The following primers for mouse genes were used: Ccnd1 F: 5′GCAGAAGGAGATTGTGCCATCC3′; CCnd1 R: 5′AGGAAGCGGTCCAGGTAGTTCA3′; Notch1 F: 5′GCTGCCTCTTTGATGGCTTCGA 3′; Notch1 R: 5′CACATTCGGCACTGTTACAGCC3′; Hes1 F: 5′GGAAATGACTGTGAAGCACCTCC3′; Hes1 R: 5′GAAGCGGGTCACCTCGTTCATG3′; Itgb4 F: 5′ACACAAGCTCCAGCAGACGAAG3′; Itgb4 R: 5′TCCACCTGCTTCTCTGTCAGCT3′; Nkx2.1 F: 5′CAGGACACCATGCGGAACAGC3′; Nkx2.1 R: 5′GCCATGTTCTTGCTCACGTCCC3′; Myc F: 5′TCGCTGCTGTCCTCCGAGTCC3′; Myc R: 5′GGTTTGCCTCTTCTCCACAGAC3′; PDGFRα F: 5′GCAGTTGCCTTACGACTCCAGA3′; PDGFRα R: 5′GGTTTGAGCATCTTCACAGCCAC3′; PDGFRβ F: 5′ACTACATCTCCAAAGGCAGCACCT3′; PDGFRβ R: 5′TGTAGAACTGGTCGTTCATGGGCA3′; Axin2 F: 5′ATGGAGTCCCTCCTTACCGCAT3′; Axin2 R: 5′GTTCCACAGGCGTCATCTCCTT3′; Lef1 F: 5′ACTGTCAGGCGACACTTCCATG3′; Lef1 R: 5′GTGCTCCTGTTTGACCTGAGGT3′; Id2 F: 5′TCACCAGAGACCTGGACAGAAC3′; Id2 R: 5′TGCTATCATTCGACATAAGCTCAG3′; Msx2 F: 5′AAGACGGAGCACCGTGGATACA3′; Msx2 R: 5′CGGTTGGTCTTGTGTTTCCTCAG3′; Ptch1 F: 5′GCGCAGTCTTCCTCCTGAAC3′; Ptch1 R: 5′GAGGCCCATCATGCCAAAG3′; Ptch1 probe: 5′CCTGGACGGCCGGGATCATT3′; Gli1 F: 5′GACTGCCGCTGGGATGGTTGCAG3′; Gli1 R: 5′GCGTGAATAGGACTTCCGACAGCCT3′; Gli1 probe: 5′ATTCCCAGGAGCAGCTGGTGCACCACAT3′; Nfκb1 F: 5′ GCTGCCAAAGAAGGACACGACA3′; Nfκb1 R: 5′GGCAGGCTATTGCTCATCACAG3′; Tnf F: 5′GGTGCCTATGTCTCAGCCTCTT3′; Tnf R: 5′GCCATAGAACTGATGAGAGGGAG3′; β-actin F: 5′CTGCCTGACGGCCAGGT3′; β-actin R: 5′TGGAAAAGAGCCTCAGGGC3′; β-actin probe: 5′TCGGAACCGCTCGTTGCCAATAGT 3′; Gapdh F: 5′AGGTTGTCTCCTGCGACTTCA3′; Gapdh R: 5′CCAGGAAATGAGCTTGACAAAGTT3′.

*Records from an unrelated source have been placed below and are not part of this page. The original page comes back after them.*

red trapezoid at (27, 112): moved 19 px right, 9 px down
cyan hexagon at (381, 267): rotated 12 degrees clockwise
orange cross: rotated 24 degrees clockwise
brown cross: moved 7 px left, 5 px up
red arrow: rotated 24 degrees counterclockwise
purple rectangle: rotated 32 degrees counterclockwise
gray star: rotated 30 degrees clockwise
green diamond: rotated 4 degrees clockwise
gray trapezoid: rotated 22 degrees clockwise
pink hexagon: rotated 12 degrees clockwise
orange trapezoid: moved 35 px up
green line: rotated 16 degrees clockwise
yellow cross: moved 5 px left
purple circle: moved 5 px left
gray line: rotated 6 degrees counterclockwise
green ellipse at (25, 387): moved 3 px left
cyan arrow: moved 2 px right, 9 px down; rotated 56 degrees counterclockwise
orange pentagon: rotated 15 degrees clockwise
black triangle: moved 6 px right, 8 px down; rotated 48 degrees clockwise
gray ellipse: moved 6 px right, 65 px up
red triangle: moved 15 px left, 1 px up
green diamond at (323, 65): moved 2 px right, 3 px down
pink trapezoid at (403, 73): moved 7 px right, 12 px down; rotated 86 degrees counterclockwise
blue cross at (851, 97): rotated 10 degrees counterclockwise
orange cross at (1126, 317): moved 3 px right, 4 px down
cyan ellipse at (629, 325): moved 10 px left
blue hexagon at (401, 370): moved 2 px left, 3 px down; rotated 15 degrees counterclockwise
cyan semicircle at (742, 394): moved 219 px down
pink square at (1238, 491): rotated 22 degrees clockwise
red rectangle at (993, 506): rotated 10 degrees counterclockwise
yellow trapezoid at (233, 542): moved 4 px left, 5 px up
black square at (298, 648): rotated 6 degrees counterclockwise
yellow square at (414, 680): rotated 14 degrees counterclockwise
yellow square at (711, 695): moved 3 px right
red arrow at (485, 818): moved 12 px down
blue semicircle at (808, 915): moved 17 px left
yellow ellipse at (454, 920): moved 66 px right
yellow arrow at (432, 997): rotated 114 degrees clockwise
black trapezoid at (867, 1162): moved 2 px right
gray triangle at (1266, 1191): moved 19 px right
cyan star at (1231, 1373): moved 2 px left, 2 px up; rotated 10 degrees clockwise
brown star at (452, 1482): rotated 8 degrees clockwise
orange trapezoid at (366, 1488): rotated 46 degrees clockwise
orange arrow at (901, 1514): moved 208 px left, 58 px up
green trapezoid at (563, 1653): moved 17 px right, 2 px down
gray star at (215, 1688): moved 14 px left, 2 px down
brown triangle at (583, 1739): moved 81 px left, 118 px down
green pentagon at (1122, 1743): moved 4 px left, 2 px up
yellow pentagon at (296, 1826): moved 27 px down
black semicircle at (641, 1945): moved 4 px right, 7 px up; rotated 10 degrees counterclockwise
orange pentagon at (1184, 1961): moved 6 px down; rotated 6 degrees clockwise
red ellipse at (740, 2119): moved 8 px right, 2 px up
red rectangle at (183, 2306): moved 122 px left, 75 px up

The following primers for human genes were used: SFTPC (SP-C) F: 5′AGCCAGAAACACACGGAGATGGTT3′; SFTPC (SP-C) R: 5′ ATCTTCATGATGTAGCAGCAGGTGCC3′; SCGB1A1 (CC10) F: 5′TCCTCCACCATGAAACTCGCTGT3′; SCGB1A1 (CC10) R: 5′TTCCATGGCAGCCTCATAACTGGA3′; GAPDH F: 5′AAGGTGAAGGTCGGAGTC3′; GAPDH R: 5′GATTTTGGAGGGATCTCG3′. House keeping genes including β-actin and Gapdh were used as internal controls for qPCR.